東京大学保全生態学研究室
西廣淳

2009年  市民・研究者協働による「湖岸植生の再生」の参加者募集


これまで霞ヶ浦において国土交通省により実施された「湖岸植生の再生事業」の一環として行われた、「アサザ個体群の再生」の現場を見 学・調査し、アサザ個体群と湖岸植生の回復状況を確認します。

背景
アサザはかつては溜池や湖沼に比較的普通に見られる植物でした。しかし、水辺の開発などの原因で分布地は減少し、現在では絶滅危惧種(2007年改定の環 境省版レッドリストでは準絶滅危惧種)となっています。そのような中にあって霞ヶ浦は、日本で最大のアサザ個体群を擁し、アサザの保全にとってとても重要 な場所でした。しかし霞ヶ浦のアサザも1996年頃から急速に減少し、絶滅が心配される状況になってしまいました。そこで国土交通省はアサザの保全を主要 な課題の一つに含む「湖岸植生帯保全のための緊急対策事業」を2000年から実施しました。

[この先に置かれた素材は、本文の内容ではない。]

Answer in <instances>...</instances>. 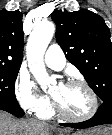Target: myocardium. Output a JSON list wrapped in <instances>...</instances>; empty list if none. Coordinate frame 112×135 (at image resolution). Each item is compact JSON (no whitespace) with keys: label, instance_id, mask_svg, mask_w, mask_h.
Returning <instances> with one entry per match:
<instances>
[{"label":"myocardium","instance_id":"1","mask_svg":"<svg viewBox=\"0 0 112 135\" xmlns=\"http://www.w3.org/2000/svg\"><path fill=\"white\" fill-rule=\"evenodd\" d=\"M65 84L79 85V86L84 87L89 95L90 109L84 115H80V116L73 115V114H70V113H67L66 111H64L60 107L58 102L55 100V98L51 97L52 110L58 116L66 119V120H70V121H74V122H84V121H87V120H90L91 118H93L95 116V114L97 113L98 107H99L98 98H97V95H96L95 91L93 90V88L86 81L81 80V79H70Z\"/></svg>","mask_w":112,"mask_h":135}]
</instances>
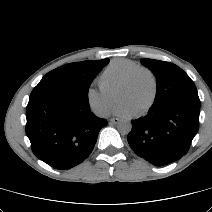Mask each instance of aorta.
<instances>
[{"label":"aorta","mask_w":212,"mask_h":212,"mask_svg":"<svg viewBox=\"0 0 212 212\" xmlns=\"http://www.w3.org/2000/svg\"><path fill=\"white\" fill-rule=\"evenodd\" d=\"M132 129V124L129 121L119 123L118 130L121 134H128Z\"/></svg>","instance_id":"obj_1"}]
</instances>
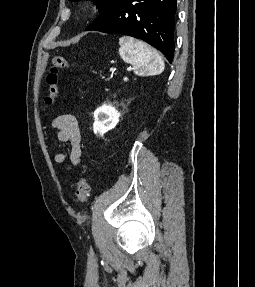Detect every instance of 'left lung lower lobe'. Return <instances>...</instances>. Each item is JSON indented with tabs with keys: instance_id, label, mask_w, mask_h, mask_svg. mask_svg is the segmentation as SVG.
Segmentation results:
<instances>
[{
	"instance_id": "left-lung-lower-lobe-1",
	"label": "left lung lower lobe",
	"mask_w": 255,
	"mask_h": 287,
	"mask_svg": "<svg viewBox=\"0 0 255 287\" xmlns=\"http://www.w3.org/2000/svg\"><path fill=\"white\" fill-rule=\"evenodd\" d=\"M176 19L177 0H114L85 31L142 39L172 62Z\"/></svg>"
}]
</instances>
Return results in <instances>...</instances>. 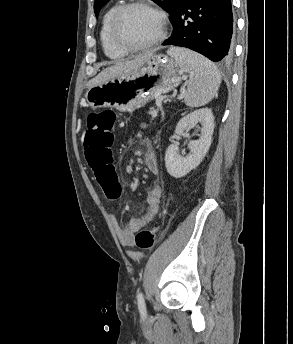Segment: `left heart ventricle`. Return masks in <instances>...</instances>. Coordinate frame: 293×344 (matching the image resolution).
Here are the masks:
<instances>
[{"label": "left heart ventricle", "instance_id": "left-heart-ventricle-1", "mask_svg": "<svg viewBox=\"0 0 293 344\" xmlns=\"http://www.w3.org/2000/svg\"><path fill=\"white\" fill-rule=\"evenodd\" d=\"M160 30L158 17L143 8L128 10L120 22V34L130 44H143L155 38Z\"/></svg>", "mask_w": 293, "mask_h": 344}]
</instances>
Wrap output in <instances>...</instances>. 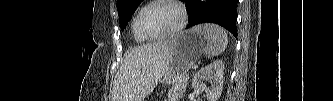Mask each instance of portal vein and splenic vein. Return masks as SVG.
Listing matches in <instances>:
<instances>
[{
  "instance_id": "portal-vein-and-splenic-vein-1",
  "label": "portal vein and splenic vein",
  "mask_w": 333,
  "mask_h": 101,
  "mask_svg": "<svg viewBox=\"0 0 333 101\" xmlns=\"http://www.w3.org/2000/svg\"><path fill=\"white\" fill-rule=\"evenodd\" d=\"M196 68H197V65H193V66H192V69H196Z\"/></svg>"
}]
</instances>
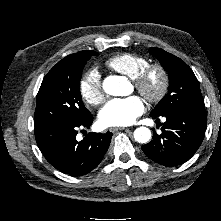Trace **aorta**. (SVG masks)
<instances>
[{"label":"aorta","instance_id":"aorta-1","mask_svg":"<svg viewBox=\"0 0 221 221\" xmlns=\"http://www.w3.org/2000/svg\"><path fill=\"white\" fill-rule=\"evenodd\" d=\"M104 91L112 96H125L128 94V82L122 76H108L103 81ZM134 139L139 143H148L151 131L147 127H139L134 131Z\"/></svg>","mask_w":221,"mask_h":221}]
</instances>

この事業では、近年アサザの生育が認められた場所において、それぞれの場所の条件に応じた多様な「再生事業」が行われました。事業地の一つ「鳩崎地区」 (茨城県稲敷市)は、霞ヶ浦への小野川の河口部に位置し、かつてはアサザの大群落が認められた場所です。この場所のアサザ群落は、遺伝的に多様なアサザが 生育していたため、他の場所と比べて種子生産が顕著に高いという特徴を持っていました。そのためアサザ群落が消失しても、しばらくの間は湖岸でアサザの実生(タネからのめばえ)が確認されていました。しかし、調査により、これらの実生は現在の霞ヶ浦の水位条件の下では定着して成長することが出来ないことがわかりました。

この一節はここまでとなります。